RFR 4823133: RandomAccessFile.length() is not thread-safe

Martin Buchholz martinrb at google.com
Fri Dec 18 19:59:09 UTC 2015


On Fri, Dec 18, 2015 at 5:35 AM, Magnus Ihse Bursie
<magnus.ihse.bursie at oracle.com> wrote:
> On 2015-12-15 18:25, Martin Buchholz wrote:
>>
>> _FILE_OFFSET_BITS is generally an all-or-nothing thing, because it
>> affects interoperability between translation units.  It would be good
>> to convert all of the JDK build to use -D_FILE_OFFSET_BITS=64, but
>> that would be a big job.  So traditionally the JDK has instead used
>> the functions made available via _LARGEFILE64_SOURCE.  But that is
>> also a JDK-wide job now, because every call to plain stat in the
>> source code is broken on 32-bit systems with 64-bit inodes, which are
>> becoming more common.
>>
>> I recommend the _FILE_OFFSET_BITS=64 strategy, but it's probably a job
>> for build-dev, not core-libs-dev.
>
>
> If I understand things correctly, then setting _FILE_OFFSET_BITS=64 would
> mean two things:
> 1) Just pass this additional define to all C files being compiled (a build
> change)
> 2) Update all calls to file operating functions to make sure the proper
> 64-bit types are used (changes in source code).
>
> The change for 1) is a trivial one liner, while getting 2) correct is a
> serious undertaking in the source code.
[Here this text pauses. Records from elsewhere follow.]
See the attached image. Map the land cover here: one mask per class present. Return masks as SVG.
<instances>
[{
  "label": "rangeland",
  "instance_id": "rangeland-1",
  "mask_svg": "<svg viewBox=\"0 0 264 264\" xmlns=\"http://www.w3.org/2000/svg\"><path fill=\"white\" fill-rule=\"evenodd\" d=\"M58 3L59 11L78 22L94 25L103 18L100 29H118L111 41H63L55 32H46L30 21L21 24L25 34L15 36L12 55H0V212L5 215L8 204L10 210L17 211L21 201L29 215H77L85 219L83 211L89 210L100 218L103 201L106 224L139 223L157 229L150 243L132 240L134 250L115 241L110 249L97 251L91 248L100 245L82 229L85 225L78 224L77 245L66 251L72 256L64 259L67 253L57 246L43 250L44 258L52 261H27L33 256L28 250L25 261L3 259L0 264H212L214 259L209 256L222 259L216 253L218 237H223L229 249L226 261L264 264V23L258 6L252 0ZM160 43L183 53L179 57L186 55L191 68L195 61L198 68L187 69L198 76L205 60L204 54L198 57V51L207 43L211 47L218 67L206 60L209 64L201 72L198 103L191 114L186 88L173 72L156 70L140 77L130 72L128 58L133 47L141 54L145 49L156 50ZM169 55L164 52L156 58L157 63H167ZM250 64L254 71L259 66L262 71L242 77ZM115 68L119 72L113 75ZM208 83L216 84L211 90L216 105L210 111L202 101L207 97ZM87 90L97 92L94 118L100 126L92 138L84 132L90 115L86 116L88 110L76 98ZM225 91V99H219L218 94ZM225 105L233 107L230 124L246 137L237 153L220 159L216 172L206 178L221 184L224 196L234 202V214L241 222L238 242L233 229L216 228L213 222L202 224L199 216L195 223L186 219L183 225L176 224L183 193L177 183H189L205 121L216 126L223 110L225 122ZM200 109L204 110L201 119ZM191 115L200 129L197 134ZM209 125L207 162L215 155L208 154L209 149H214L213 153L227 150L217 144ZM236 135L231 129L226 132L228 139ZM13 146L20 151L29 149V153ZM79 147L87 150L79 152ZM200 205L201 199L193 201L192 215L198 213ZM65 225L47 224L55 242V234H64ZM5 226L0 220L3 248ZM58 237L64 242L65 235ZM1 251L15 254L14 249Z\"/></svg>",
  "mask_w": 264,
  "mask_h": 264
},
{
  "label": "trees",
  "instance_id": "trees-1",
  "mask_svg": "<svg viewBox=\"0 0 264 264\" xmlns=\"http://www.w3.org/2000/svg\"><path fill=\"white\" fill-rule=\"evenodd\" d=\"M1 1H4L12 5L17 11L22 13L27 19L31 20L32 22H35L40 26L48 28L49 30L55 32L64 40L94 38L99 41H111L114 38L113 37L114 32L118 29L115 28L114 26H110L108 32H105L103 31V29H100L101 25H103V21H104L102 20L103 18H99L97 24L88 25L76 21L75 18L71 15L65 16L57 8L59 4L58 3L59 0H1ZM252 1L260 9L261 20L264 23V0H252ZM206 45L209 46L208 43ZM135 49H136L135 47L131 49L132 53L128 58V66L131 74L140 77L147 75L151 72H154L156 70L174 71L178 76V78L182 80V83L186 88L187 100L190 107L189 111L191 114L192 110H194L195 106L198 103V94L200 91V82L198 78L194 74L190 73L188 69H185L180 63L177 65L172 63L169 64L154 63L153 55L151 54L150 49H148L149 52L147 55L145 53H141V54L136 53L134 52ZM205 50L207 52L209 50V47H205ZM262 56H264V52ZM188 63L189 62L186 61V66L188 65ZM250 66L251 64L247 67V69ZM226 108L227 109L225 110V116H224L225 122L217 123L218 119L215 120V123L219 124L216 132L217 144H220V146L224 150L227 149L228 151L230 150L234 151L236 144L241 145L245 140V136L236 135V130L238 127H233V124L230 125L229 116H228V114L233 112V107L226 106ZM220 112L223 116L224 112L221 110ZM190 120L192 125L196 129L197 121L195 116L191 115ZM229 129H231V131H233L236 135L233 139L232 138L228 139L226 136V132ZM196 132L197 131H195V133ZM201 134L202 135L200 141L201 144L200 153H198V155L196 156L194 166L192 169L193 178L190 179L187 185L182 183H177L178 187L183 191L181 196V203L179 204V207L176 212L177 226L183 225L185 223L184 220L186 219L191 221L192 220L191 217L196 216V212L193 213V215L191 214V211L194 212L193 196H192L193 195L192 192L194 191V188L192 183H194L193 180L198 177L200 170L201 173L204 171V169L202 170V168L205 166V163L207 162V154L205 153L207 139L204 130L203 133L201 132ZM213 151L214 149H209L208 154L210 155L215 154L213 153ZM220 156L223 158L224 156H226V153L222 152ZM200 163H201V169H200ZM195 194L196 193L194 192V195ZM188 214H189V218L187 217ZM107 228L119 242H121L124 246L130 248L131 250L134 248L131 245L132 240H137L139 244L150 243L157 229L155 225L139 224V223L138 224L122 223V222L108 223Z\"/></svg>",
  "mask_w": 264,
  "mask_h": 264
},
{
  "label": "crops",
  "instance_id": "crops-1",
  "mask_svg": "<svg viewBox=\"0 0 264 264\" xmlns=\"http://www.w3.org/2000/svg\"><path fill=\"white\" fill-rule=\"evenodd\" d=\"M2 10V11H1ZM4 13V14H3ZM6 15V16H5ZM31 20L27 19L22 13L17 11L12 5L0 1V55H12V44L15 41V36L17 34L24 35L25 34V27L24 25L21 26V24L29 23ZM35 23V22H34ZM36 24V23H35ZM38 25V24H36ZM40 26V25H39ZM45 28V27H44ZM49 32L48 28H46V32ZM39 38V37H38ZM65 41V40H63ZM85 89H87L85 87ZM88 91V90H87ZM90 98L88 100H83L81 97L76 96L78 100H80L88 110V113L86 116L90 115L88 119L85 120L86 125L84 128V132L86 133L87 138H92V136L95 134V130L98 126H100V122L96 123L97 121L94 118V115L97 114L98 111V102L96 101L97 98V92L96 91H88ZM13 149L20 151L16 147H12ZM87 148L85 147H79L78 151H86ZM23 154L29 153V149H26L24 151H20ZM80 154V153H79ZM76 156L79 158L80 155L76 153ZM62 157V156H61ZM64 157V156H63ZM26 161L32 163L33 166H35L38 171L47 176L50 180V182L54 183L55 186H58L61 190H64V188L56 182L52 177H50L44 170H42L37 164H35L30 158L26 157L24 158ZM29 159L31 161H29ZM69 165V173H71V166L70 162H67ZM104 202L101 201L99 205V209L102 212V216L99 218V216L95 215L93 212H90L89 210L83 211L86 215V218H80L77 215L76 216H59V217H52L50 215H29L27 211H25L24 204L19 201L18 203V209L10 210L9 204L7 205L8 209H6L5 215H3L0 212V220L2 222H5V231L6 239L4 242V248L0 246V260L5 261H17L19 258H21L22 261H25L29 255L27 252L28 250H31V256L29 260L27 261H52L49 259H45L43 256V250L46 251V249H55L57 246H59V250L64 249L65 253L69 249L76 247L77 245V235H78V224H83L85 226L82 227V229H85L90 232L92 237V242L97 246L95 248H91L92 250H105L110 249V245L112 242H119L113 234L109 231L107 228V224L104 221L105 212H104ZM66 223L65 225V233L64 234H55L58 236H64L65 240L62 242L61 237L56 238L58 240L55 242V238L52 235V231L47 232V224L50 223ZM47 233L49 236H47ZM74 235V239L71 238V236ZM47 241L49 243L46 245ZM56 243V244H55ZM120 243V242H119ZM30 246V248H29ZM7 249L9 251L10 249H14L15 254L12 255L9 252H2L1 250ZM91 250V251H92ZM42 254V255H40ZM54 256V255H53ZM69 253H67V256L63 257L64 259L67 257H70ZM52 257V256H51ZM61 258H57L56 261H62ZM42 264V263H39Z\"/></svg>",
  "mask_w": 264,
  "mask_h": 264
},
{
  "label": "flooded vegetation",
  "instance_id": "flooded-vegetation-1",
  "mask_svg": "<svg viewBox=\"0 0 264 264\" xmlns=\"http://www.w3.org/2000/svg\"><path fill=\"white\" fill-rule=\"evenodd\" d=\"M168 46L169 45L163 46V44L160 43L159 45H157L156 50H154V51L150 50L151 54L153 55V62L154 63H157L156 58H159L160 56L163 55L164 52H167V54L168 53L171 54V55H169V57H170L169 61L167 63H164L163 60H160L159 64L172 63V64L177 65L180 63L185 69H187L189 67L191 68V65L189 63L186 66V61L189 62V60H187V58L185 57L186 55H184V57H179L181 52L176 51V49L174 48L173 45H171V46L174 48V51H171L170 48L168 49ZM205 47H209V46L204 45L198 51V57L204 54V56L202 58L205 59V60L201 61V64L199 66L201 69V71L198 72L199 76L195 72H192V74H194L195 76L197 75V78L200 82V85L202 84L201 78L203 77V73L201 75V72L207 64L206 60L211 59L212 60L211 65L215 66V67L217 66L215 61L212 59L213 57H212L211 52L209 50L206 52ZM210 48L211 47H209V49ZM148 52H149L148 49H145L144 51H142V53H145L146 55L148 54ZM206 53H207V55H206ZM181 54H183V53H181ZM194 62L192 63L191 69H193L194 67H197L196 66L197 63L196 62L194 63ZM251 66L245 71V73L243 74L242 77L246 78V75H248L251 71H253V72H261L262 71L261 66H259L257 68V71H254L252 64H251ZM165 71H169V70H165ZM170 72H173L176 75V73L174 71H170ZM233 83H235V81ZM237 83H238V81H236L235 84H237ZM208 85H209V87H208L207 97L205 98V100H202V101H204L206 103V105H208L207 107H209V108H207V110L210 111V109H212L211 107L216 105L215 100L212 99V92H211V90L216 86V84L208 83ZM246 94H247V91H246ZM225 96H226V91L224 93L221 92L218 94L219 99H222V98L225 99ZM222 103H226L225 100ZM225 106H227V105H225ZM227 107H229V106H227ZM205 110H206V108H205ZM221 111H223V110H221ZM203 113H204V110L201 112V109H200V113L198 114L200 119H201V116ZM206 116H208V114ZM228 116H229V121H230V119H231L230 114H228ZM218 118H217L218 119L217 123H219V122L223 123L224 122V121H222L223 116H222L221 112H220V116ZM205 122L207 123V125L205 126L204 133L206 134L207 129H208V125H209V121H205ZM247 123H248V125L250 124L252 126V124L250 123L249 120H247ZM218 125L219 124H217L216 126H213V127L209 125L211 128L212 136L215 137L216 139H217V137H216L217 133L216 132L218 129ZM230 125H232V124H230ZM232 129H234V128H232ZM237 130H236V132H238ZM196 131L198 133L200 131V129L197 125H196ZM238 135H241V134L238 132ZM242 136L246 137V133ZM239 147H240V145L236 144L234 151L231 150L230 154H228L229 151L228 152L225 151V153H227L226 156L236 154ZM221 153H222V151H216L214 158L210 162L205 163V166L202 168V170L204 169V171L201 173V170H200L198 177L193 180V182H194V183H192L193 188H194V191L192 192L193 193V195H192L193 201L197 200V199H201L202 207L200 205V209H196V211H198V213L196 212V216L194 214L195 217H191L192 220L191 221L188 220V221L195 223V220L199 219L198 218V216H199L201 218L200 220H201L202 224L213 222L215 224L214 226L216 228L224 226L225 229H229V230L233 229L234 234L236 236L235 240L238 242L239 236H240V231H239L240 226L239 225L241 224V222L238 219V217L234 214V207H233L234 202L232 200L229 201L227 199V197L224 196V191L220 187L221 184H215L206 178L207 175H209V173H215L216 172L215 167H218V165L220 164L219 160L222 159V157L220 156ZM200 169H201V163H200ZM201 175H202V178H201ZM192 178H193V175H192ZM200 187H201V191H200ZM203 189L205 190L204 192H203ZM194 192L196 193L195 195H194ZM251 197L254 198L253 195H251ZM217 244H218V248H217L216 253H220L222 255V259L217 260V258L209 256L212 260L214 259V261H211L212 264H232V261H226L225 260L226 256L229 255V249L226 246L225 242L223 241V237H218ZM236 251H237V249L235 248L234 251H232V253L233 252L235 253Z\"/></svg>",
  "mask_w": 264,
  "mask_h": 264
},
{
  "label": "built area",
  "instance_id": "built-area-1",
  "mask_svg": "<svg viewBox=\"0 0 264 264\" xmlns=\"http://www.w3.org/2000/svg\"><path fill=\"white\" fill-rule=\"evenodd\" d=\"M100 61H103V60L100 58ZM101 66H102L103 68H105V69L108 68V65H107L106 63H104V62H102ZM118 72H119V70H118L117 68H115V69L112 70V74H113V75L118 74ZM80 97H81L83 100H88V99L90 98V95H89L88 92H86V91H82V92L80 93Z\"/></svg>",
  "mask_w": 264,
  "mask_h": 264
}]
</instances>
If everyone is properly pairing up their function calls with proper
types (i.e. using off_t consistently), then everything should Just
Work.

Such a change must be done by the
> component teams, not the build team.

I think this is an openjdk cultural problem - changes like this can
and should be done by one person, with help from component teams where
necessary.  It's safer to add _FILE_OFFSET_BITS=64 everywhere at once
(although hotspot and libraries can probably be cleanly separated) to
avoid type size disagreement between translation units.

For bonus points, we can later change all of those *64 functions back
to their standard equivalents.

With that said, I think it is a
> reasonable change and I'll support it as much as I can. But as the division
> of labour is done here, it's not the work of the build team to go and make
> heavy modifications to the product source code.